Cats of the Clans
- Author: Erin Hunter
- Illustrator: Wayne McLoughlin
- Cover artist: Wayne McLoughlin
- Language: English
- Series: Warriors
- Genre: Children's literature Fantasy
- Publisher: Avon
- Publication date: 24 June 2008
- Publication place: United States
- Media type: Print (hardback)
- Pages: 91 pp
- ISBN: 978-0-06-145856-9
- OCLC: 214322581
- LC Class: PZ7.H916625 Cat 2008
- Preceded by: Secrets of the Clans
- Followed by: Code of the Clans

= Cats of the Clans =

2008 book by Erin Hunter

Cats of the Clans is a field guide in the Warriors novel series. The novel itself consists of biographical details and paintings of the most notable cats. The information is given the form of stories told to three StarClan kittens. The narrator is Rock, a mysterious hairless blind cat.

The book has sold more than 150,000 copies.

==Plot==

In the introductory chapter, "Three Lost Travelers", the kits Mosskit, Adderkit and Blossomkit have wandered from their home in StarClan, the afterlife of Clan cats, to Rock's home, in the far unknown. Rock tells the three that they did not live long enough to learn about their Clanmates, so he will answer their questions about the cats they left behind. Rock describes himself as "the keeper of the world beneath the one your former Clanmates walk."

The remainder of the book consists of Rock's stories about each Clan, and descriptions of various cats within the Clans. Rock describes major events in the cats' lives, and often comments on why the cat is special or acted as they did. There are also stories about a few cats from the Tribe of Rushing Water, SkyClan, and BloodClan, in addition to some "loners" (stray cats) and "kittypets" (house cats).

== Format and content ==

All text is written in first-person point of view with Rock as the narrator. He is talking to three kits, and often makes direct reference to them.

The introductory chapter is two pages long. Each Clan introductory chapter is also two pages long. These are followed by two-page spreads for each cat (or group of cats) discussed; text is on the left page and a full-color illustration is on the right page.

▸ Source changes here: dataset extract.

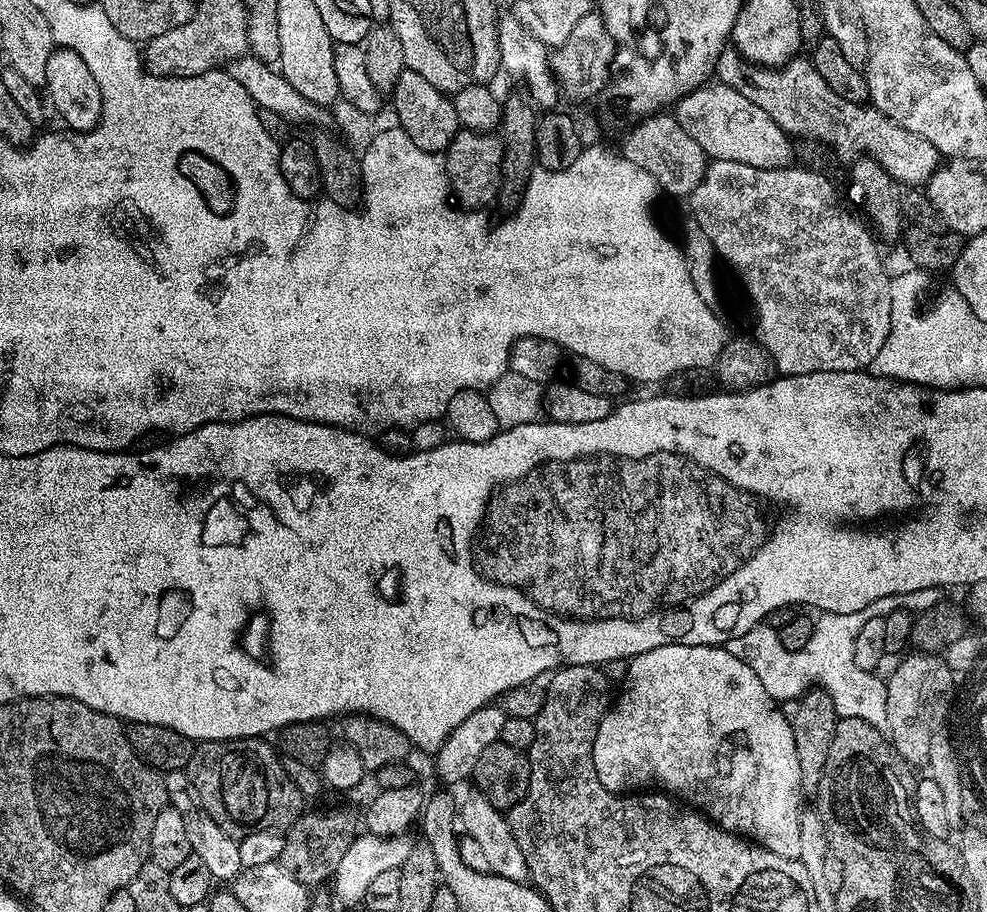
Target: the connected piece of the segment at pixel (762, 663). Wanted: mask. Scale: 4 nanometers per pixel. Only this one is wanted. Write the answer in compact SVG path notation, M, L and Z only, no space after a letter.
M903 594L886 595L852 614L821 613L819 619L813 621L810 638L798 651L784 646L777 629L763 624L756 625L751 628L752 636L748 636L748 660L752 660L750 668L774 701L792 702L817 688L827 693L834 702L839 719L862 718L866 723L879 727L885 720L886 682L873 673L856 672L853 644L862 626L866 626L871 619L886 618L900 611L902 599Z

The book also contains four maps (forest illustration, forest diagram, lake illustration, lake diagram) and an excerpt from Eclipse.

==Critical reception==
A review by School Library Journal praised how the pictures show ferocity of the cats and how "the full-color portraits of these cats are spectacular. They show these characters to be exciting, vibrant, and unique, and will interest new readers much more than the tone-heavy, mysterious musings of the narrator".